■ **OBJETIVO DA TAREFA**
Segundo o texto sobre segurança e saúde no trabalho, quantas pessoas morrem por dia no mundo em consequência de acidentes no trabalho e doenças profissionais?

■ **TEXTO SELECIONADO**
Tal como o texto da Professora Doutora Teresa Pizarro Beleza, datado nos anos noventa do século passado, conforme a própria ressalva, continua no seu conteúdo (infelizmente) tão actual como se o tivesse escrito hoje mesmo. Explica-se esta intemporalidade pelo simples facto de que no essencial, nada mudou. A mentalidade do povo português mantém-se inalterável. 

O combate aos acidentes e doenças profissionais é um combate que exige uma estratégia e uma acção multi-disciplinares e persistentes de longo prazo. A mudança efectiva do comportamento dos empregadores e dos trabalhadores só será possível com uma progressiva mudança de mentalidade e de cultura. 

O trabalho mata mais pessoas do que as guerras, cerca de 5000 pessoas por dia, ou uma pessoa em cada 15 segundos, morrem em consequência de acidentes no trabalho e doenças profissionais, cada ano são registados quase 270 milhões de acidentes, dos quais 350 000 com consequências fatais, no mundo.

A globalização da economia está a alterar o modo como as pessoas trabalham e os riscos que têm de enfrentar, estas mudanças na vida profissional de todos exigem uma abordagem integrada que combine os aspectos técnicos e médicos tradicionais com questões sociais, psicológicas, económicas e jurídicas.

É exigido forçosamente, abordagens criativas, holísticas, que tenham em conta as transformações em curso no mundo do trabalho e a emergência de novos riscos, com o objectivo de se promover a criação de sinergias entre todas as partes envolvidas, bem como a partilha de informações e experiências sobre boas práticas. 

A mentalidade e a cultura portuguesa não abona a favor da segurança e saúde no trabalho, os portugueses têm uma tendência natural para a fatalidade, ou seja, acredita-se demasiado no “destino”, tenta-se justificar o injustificável com a “má sorte” ou com “os altos desígnios da divina previdência”, assumindo-se geralmente esta atitude passiva e conformista, quando se devia tomar uma atitude preventiva, activa e racional.

De um modo geral, verifica-se que na sociedade portuguesa há uma forte carência de cultura de segurança, que apesar de toda a legislação existente, tende a resistir ao planeamento, tendo uma notável característica portuguesa para o improviso e para o “desenrasca”, ao invés de planear e programar, pelo que resulta estar logo à partida comprometida a aplicação efectiva em matérias de segurança no trabalho e as doenças profissionais.

É necessário mudar a mentalidade do povo português, pode-se discutir até senão em muitas e variadas vertentes, mas em matéria de segurança, de certeza, sabendo que tais mudanças são muito lentas, podendo mesmo levar gerações a efectivá-las, o que obriga a actuar junto dos mais jovens, logo desde os primeiros anos de escolaridade e de uma forma pedagógica e sistemática.

Apelando-se a todos os responsáveis pela tutela do ensino e docência deste país, para que sejam implementadas acções nesta área, indo às sementes da tal ávida “Mudança de mentalidades” que o nosso povo, em termos culturais e pedagógicos, terá de evoluir, ter ao nível do plano curricular, disciplinas de sensibilização de segurança , higiene e saúde no mundo do trabalho, passando pela formação dos próprios futuros professores, enquanto detentores da informação, da sensibilização, transformação e criação de valores, têm um papel determinante.

Entradas do conjunto de dados:
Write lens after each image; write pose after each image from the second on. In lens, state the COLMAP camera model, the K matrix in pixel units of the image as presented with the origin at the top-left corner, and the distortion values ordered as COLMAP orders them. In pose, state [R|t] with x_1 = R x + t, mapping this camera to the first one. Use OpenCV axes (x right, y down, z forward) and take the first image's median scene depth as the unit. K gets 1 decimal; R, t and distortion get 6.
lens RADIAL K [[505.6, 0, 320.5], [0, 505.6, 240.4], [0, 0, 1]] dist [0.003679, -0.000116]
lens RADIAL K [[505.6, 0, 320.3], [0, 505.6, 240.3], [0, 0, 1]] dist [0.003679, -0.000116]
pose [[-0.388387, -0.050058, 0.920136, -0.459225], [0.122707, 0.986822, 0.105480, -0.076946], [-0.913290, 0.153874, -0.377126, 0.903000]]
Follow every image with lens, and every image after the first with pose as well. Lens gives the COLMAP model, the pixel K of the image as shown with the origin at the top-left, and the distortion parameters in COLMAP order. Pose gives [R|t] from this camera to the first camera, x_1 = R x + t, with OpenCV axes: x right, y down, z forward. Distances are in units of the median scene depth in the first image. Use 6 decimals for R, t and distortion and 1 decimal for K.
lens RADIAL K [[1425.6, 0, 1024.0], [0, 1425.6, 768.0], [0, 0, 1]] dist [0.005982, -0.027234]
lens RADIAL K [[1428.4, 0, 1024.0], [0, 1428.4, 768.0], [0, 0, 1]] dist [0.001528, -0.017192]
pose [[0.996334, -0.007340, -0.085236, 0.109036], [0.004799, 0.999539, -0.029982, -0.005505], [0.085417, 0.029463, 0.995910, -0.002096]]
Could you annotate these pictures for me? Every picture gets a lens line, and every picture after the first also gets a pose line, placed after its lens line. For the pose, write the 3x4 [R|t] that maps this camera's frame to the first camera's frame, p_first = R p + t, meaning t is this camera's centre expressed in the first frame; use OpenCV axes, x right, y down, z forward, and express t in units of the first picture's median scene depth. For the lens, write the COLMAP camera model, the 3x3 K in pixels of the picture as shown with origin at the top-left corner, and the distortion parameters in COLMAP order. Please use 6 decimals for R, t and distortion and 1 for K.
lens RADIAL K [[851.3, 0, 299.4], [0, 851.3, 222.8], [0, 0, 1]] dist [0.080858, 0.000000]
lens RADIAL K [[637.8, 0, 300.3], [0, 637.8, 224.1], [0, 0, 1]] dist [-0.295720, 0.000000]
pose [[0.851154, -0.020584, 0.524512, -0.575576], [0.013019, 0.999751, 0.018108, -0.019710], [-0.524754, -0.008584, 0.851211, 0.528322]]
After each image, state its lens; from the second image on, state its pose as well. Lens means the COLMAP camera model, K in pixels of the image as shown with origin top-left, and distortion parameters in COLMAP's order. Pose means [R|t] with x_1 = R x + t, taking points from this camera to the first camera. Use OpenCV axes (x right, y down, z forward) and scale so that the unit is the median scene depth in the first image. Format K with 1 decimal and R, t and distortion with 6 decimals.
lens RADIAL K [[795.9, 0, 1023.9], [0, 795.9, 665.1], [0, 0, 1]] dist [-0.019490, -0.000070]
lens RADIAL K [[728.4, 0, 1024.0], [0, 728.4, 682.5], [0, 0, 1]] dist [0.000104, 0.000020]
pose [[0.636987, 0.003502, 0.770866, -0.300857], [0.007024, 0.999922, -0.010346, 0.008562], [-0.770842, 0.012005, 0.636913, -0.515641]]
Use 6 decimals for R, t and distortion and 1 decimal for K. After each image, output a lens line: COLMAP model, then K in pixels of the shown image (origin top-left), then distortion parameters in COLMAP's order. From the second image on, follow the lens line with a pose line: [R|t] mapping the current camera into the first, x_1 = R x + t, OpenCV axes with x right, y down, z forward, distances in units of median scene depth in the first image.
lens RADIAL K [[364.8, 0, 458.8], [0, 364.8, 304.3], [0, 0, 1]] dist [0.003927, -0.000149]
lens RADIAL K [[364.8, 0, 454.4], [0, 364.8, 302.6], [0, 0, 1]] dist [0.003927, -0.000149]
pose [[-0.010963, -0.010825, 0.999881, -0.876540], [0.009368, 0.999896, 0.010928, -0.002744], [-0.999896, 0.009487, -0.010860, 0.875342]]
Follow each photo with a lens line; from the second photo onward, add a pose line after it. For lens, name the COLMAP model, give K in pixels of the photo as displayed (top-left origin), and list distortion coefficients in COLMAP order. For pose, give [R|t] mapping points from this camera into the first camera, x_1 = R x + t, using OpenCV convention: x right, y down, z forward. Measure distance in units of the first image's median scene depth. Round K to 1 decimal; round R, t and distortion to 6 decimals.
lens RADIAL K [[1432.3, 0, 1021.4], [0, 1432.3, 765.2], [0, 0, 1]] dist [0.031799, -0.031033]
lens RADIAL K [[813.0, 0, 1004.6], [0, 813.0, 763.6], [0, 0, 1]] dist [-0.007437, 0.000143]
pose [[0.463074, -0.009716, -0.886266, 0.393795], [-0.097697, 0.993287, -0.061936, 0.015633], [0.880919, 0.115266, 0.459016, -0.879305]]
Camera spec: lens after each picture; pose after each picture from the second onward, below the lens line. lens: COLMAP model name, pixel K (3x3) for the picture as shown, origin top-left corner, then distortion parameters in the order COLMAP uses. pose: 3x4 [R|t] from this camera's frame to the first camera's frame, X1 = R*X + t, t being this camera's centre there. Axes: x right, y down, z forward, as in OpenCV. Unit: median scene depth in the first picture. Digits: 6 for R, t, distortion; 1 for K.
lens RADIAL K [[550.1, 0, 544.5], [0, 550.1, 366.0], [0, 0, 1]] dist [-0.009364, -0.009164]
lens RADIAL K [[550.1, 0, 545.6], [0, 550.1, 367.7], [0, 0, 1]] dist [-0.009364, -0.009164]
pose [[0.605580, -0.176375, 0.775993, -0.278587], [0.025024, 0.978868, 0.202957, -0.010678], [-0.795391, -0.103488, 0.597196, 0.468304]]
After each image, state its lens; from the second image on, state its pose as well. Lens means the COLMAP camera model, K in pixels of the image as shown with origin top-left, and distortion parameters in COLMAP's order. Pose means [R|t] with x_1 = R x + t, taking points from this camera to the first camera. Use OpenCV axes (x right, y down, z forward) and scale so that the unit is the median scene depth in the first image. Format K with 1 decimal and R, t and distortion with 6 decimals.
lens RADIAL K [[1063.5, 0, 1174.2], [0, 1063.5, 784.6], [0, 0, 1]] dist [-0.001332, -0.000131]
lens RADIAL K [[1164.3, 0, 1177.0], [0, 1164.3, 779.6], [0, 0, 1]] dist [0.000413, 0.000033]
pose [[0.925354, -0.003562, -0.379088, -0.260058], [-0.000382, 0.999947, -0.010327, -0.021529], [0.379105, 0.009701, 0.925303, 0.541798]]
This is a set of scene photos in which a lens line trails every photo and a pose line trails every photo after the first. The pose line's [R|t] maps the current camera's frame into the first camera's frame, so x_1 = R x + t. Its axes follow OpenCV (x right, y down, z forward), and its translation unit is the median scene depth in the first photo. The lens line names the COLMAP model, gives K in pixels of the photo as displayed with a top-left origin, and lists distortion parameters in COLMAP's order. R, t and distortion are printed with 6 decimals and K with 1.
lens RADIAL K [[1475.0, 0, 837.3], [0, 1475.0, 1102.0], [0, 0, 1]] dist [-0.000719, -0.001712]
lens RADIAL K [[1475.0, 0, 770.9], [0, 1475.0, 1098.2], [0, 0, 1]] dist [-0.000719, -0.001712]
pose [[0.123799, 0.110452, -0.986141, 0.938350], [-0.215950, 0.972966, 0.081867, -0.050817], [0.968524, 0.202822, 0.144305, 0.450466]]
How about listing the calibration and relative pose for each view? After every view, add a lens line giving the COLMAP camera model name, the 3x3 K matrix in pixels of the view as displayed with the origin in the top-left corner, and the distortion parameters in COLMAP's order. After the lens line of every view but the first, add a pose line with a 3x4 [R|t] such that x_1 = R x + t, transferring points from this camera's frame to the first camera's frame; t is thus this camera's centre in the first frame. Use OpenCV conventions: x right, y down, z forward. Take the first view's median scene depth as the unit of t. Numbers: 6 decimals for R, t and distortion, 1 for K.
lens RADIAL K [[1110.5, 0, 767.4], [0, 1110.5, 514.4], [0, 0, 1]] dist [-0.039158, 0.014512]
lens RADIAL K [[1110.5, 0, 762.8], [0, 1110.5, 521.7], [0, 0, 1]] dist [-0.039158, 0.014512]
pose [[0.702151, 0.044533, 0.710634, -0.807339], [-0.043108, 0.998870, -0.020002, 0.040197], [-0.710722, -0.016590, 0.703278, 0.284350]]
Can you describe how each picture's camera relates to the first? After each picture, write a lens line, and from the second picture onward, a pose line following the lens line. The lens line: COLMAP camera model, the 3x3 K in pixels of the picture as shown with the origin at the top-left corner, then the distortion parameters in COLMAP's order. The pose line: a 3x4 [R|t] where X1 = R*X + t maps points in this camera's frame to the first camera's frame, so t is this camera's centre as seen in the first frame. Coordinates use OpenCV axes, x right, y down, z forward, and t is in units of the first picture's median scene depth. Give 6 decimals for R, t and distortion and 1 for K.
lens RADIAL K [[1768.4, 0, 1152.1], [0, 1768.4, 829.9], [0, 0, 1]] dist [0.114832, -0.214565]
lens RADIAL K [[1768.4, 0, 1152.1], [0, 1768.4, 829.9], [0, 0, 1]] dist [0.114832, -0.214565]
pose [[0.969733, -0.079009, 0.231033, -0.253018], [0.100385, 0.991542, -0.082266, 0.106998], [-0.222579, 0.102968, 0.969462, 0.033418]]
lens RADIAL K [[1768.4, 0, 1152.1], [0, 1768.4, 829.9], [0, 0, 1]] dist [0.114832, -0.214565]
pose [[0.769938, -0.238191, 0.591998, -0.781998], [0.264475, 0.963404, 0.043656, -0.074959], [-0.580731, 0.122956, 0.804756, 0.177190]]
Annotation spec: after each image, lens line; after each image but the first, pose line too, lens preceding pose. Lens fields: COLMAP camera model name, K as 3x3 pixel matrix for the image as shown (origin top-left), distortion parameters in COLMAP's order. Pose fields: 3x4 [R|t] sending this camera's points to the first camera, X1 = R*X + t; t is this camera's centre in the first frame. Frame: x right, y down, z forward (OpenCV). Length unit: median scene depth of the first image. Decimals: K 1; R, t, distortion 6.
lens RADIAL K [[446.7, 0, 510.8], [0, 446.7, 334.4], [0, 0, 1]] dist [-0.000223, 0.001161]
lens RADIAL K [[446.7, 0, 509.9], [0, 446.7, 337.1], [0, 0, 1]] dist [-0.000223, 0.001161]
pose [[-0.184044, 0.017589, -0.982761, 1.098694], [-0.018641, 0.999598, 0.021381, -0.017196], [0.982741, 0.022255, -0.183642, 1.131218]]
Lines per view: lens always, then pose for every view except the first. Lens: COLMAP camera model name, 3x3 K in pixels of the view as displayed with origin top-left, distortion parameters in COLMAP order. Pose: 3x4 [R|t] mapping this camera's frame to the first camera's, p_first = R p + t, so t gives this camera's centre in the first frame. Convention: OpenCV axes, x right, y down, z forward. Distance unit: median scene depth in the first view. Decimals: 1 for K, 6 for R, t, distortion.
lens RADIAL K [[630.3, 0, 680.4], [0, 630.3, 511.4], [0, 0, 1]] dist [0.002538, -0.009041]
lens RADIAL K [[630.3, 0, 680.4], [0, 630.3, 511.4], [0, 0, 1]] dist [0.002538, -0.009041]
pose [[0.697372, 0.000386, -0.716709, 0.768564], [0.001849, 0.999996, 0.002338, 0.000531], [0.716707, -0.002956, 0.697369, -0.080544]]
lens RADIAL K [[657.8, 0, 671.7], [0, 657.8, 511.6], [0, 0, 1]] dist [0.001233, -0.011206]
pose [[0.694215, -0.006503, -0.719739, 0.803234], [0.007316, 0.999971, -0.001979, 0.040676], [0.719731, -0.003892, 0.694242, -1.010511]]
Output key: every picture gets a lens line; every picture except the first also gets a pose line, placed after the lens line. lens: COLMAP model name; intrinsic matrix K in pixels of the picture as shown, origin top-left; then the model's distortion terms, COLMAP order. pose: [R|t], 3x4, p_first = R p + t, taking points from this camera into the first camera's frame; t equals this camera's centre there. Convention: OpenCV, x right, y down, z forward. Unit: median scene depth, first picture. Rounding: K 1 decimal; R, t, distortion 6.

■ **RESPOSTA ESCRITA**
Cerca de 5000 pessoas por dia, ou uma pessoa em cada 15 segundos.